If I am buying contact lenses, I don’t want a “delightful” greeting. I want a clear, transparent process that reflects the clarity of the vision I am trying to achieve. Standardization tries to turn the messy, unpredictable art of human interaction into an assembly line.
It treats conversation like a part that can be swapped out if it breaks. But when you replace a “How’s the dog, Hande?” with a “How may I delight you?”, you haven’t fixed a broken part; you’ve replaced a living plant with a plastic one. It looks the same from a distance, and it’s certainly easier to maintain, but it doesn’t breathe. It doesn’t contribute anything to the atmosphere.
I finally took off my wet sock. The skin is pruned and cold, but at least the friction is gone. It is a relief to be back to a neutral state, yet the dampness has left a mark on my day. I am now hyper-aware of every minor discomfort. I am hyper-aware of every time someone tries to sell me a version of “delight” that they clearly don’t feel.

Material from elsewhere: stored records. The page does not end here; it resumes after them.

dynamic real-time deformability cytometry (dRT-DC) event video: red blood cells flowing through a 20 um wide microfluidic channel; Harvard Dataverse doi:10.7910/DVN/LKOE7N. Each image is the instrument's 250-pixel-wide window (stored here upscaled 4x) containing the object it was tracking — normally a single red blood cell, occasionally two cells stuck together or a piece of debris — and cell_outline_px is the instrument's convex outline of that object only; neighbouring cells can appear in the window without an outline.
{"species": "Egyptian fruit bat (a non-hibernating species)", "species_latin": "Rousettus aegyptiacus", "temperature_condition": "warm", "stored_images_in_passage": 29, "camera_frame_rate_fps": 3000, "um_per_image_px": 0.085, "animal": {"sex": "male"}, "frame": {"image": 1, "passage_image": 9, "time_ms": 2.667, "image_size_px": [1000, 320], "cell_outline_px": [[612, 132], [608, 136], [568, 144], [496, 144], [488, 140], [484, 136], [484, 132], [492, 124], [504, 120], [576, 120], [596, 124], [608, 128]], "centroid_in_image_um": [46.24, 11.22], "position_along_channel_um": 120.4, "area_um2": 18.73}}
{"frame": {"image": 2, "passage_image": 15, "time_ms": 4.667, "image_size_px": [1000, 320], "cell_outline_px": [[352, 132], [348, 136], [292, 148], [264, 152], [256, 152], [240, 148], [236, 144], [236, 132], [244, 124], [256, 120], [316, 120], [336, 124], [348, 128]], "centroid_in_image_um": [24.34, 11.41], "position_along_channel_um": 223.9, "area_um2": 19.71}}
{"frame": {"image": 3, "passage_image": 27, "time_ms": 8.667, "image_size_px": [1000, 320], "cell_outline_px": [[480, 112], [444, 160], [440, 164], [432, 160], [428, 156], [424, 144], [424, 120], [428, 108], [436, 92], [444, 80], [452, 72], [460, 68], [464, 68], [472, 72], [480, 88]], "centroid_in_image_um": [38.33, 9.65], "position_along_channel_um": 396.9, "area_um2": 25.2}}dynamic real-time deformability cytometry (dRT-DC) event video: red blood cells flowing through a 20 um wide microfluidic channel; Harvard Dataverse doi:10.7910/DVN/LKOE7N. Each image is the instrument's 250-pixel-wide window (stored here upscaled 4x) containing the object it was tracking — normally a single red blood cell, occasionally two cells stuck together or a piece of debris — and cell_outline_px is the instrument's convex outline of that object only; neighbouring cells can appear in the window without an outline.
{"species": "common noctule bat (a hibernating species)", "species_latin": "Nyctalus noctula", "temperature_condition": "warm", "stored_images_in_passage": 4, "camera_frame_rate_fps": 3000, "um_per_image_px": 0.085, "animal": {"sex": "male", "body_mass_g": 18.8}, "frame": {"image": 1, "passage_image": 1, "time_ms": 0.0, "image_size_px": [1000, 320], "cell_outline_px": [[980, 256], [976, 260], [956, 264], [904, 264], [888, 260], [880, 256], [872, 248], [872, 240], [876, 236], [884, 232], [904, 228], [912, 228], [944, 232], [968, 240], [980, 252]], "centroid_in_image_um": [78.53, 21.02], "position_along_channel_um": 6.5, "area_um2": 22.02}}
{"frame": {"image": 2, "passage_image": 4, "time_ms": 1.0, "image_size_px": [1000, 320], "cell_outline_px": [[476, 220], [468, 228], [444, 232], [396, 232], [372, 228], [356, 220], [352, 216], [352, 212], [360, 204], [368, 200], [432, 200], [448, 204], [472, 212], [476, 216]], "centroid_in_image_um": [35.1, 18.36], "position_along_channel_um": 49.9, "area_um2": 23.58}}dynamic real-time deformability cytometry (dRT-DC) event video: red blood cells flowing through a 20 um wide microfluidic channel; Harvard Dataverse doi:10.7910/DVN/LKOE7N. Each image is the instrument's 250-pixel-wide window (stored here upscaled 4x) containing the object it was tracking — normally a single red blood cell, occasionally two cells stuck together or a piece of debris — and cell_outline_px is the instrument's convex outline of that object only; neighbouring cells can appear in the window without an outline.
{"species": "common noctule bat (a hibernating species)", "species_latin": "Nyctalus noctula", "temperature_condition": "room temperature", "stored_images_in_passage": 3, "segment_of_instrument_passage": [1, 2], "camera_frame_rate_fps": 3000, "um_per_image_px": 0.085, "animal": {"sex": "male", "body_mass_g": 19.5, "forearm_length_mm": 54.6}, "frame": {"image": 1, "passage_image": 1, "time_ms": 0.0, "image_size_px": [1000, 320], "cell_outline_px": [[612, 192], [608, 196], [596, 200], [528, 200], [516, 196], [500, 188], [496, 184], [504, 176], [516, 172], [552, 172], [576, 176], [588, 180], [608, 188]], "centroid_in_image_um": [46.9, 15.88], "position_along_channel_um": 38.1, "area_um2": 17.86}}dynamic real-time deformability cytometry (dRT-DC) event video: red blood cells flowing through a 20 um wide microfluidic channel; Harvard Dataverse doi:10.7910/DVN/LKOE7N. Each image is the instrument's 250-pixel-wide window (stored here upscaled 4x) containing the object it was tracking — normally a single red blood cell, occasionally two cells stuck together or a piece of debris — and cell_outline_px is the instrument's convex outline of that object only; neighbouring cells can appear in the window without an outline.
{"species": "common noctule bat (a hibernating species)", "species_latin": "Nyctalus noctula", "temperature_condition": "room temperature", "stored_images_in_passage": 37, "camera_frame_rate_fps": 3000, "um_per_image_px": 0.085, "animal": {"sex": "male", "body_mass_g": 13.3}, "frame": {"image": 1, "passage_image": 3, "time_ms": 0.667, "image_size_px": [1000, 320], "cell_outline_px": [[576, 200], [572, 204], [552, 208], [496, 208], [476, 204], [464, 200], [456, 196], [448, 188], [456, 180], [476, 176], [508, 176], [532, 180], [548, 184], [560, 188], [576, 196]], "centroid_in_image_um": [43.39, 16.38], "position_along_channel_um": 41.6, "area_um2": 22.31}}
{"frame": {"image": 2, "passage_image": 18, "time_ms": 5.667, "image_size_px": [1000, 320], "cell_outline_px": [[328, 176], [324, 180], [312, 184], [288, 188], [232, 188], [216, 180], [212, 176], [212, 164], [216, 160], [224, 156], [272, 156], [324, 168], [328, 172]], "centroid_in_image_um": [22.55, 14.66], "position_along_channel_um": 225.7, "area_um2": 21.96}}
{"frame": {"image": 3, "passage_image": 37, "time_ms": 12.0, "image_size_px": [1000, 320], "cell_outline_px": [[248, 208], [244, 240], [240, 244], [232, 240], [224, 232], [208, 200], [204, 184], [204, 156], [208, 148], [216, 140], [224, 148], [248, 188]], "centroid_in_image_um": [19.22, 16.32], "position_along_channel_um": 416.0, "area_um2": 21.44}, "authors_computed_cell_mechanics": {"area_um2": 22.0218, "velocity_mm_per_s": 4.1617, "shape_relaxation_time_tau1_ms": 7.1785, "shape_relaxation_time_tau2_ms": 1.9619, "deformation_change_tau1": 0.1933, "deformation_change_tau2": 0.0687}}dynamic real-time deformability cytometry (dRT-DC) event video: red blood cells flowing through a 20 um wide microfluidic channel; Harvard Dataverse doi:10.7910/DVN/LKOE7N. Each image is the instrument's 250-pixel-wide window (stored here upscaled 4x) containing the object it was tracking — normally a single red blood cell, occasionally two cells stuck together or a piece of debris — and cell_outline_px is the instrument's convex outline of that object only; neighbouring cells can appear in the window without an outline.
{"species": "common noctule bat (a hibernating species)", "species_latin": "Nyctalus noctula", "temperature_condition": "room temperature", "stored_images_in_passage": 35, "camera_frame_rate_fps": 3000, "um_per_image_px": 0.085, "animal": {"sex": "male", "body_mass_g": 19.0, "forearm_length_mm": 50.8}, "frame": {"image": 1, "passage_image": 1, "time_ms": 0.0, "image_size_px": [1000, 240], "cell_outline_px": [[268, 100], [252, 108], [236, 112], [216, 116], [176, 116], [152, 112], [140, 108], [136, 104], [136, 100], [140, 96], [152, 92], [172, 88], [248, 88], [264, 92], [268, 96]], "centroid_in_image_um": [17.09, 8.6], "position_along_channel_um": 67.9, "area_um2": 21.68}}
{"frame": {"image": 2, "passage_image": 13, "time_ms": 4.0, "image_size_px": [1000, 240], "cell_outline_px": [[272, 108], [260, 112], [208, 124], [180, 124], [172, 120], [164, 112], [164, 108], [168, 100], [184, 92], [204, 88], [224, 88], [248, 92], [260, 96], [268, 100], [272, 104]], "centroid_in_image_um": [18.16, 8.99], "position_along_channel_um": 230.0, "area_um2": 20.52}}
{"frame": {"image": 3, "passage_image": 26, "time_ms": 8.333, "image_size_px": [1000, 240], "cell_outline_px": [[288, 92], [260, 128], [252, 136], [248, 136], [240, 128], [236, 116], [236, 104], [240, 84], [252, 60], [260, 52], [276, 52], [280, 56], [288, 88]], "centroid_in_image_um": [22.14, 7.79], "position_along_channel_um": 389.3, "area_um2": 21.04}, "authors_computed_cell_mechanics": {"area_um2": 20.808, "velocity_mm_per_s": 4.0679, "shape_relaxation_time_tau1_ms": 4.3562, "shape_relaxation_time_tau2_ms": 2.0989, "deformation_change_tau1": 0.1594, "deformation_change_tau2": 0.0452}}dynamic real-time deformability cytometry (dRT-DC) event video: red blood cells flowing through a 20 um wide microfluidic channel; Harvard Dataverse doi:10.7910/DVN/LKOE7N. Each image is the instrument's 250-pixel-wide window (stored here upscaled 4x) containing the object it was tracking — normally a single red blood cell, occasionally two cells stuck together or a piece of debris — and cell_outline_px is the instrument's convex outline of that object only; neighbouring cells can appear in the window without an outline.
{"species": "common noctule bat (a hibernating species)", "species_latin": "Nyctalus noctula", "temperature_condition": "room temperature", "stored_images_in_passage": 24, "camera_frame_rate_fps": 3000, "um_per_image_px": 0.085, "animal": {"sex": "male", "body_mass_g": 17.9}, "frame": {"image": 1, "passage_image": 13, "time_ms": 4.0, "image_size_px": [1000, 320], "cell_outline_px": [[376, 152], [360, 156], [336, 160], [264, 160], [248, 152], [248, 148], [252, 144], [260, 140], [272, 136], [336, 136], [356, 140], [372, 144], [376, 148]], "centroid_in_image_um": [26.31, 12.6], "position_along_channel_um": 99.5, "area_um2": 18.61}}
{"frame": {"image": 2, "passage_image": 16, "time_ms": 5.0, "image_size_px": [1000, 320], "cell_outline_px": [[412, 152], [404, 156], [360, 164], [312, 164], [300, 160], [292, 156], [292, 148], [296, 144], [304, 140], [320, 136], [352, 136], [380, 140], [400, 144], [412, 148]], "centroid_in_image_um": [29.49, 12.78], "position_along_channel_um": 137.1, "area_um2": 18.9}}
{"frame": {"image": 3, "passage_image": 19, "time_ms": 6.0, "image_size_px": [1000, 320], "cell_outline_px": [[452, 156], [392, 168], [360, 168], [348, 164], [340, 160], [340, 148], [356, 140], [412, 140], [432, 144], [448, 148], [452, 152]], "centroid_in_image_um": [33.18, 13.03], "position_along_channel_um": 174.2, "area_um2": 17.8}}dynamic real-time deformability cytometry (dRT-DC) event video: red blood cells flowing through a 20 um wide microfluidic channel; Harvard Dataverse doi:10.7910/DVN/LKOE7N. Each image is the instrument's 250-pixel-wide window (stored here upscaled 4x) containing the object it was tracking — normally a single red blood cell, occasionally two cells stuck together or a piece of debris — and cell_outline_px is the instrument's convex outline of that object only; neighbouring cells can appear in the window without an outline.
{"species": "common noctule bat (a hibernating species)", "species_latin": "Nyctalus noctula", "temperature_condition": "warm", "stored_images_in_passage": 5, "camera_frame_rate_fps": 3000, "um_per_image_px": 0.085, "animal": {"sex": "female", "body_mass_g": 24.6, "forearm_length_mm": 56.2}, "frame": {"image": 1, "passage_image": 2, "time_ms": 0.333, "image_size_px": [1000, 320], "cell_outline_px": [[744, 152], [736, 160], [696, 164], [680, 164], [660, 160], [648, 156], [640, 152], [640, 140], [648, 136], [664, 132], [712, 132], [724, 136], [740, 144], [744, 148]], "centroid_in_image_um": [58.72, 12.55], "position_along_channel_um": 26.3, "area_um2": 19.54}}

If we want to save the “usual,” we have to be willing to accept the risk of the “unusual.” We have to let staff be bored, or tired, or genuinely excited, rather than forcing them into a middle-ground of forced cheer. The most valuable thing a business can offer isn’t a consistent line; it is the space for a relationship to grow.
Whether you are navigating the complexities of multifocal lenses or just trying to get a cup of coffee without feeling like you’re part of a focus group, the core desire remains the same. We want the truth. We want the person who has been there since to tell us which lens is actually going to work for our dry eyes, not because a manual told them to say it, but because they’ve seen it work for a thousand people like us.